Linux-UNIX: Configure a public and private address for an S-TAP
For an S-TAP deployed in a private network, Guardium® can refer to the S-TAP with a public IP address that is not visible from the database server on which S-TAP is installed, while the database uses a private address for the S-TAP.
About this task
- Cloud deployment with internal and external IPs.
- S-TAP clients are using private IPs, for example when running OpenStack and creating VMs.
- S-TAP Control page, Details section: Force server IP
- page.
- S-TAP configuration file guard_tap.ini: force_server_ip.
For example, you create a database system in the cloud. Internal to that system (if you're logged in), the server identifies with the IP address 1.1.1.1. But from the outside world (from any other machine), it responds to the IP 2.2.2.2. This makes it difficult to identify servers in report. If you set the tap_ip to 2.2.2.2, and set the private_tap_ip to 127.0.0.1 (default if it is a local IP), everything works smoothly, but there are inconsistencies between reports.

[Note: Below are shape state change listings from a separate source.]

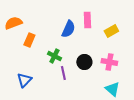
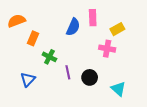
green cross: (54, 56) -> (49, 57), moved
black circle: (84, 62) -> (90, 77), moved
pink cross: (109, 62) -> (107, 49), moved

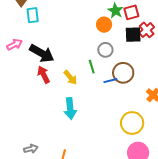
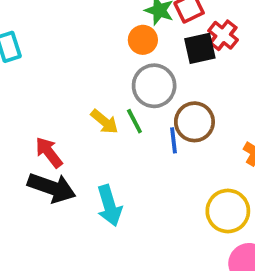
gray circle: (105, 50) -> (154, 86), size x1.5
black arrow: (42, 53) -> (52, 188), moved
yellow arrow: (70, 77) -> (104, 122), moved
blue line: (110, 81) -> (173, 140), turned -72

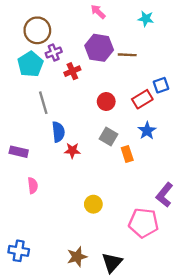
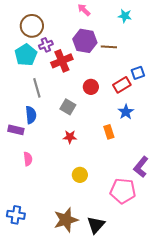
red cross: (72, 71) -> (62, 61), size x1.5
blue semicircle: (58, 132) -> (31, 115), moved
gray square: (109, 137) -> (68, 107), moved
red star: (72, 151) -> (70, 137), moved
brown star: (77, 257) -> (66, 220), size x1.4

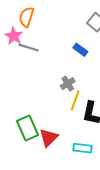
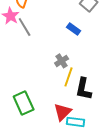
gray line: (29, 48) -> (25, 27), turned 42
red triangle: (49, 138) -> (63, 112), moved

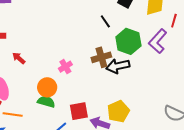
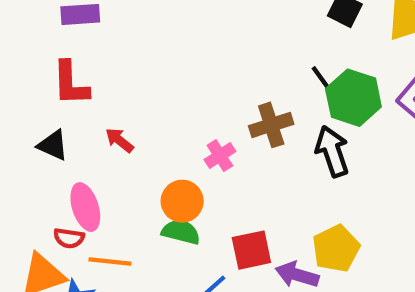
black line: (105, 21) -> (322, 79), moved
brown cross: (101, 57) -> (271, 125), moved
black arrow: (118, 66) -> (332, 151), turned 85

To resolve this, set force_server_ip=1, then the server only identifies with the external, public IP (TAP IP), and all reports from this database use the IP 2.2.2.2 (one single consistent IP address).
Procedure
- Specify tap_ip in the guard_tap.ini, or STAP_TAP_IP in the Set up by Client page to the external, public IP address (virtual IP). This is the IP reported as the S-TAP host in the S-TAP Control page. If tap_ip is set to a name, it has to be resolvable by getserverbyname().
- Specify private_tap_ip in the guard_tap.ini, or STAP_PRIVATE_TAP_IP in the Set up by Client page, to an IP address that the database host can recognize (physical IP).
- Optional: If you want the collector to record the server IP address to be the address specified in tap_ip, set force_server_ip=1 in the guard_tap.ini, or STAP_FORCE_SERVER_IP in the Set up by Client page or from the S-TAP Control page, Details section.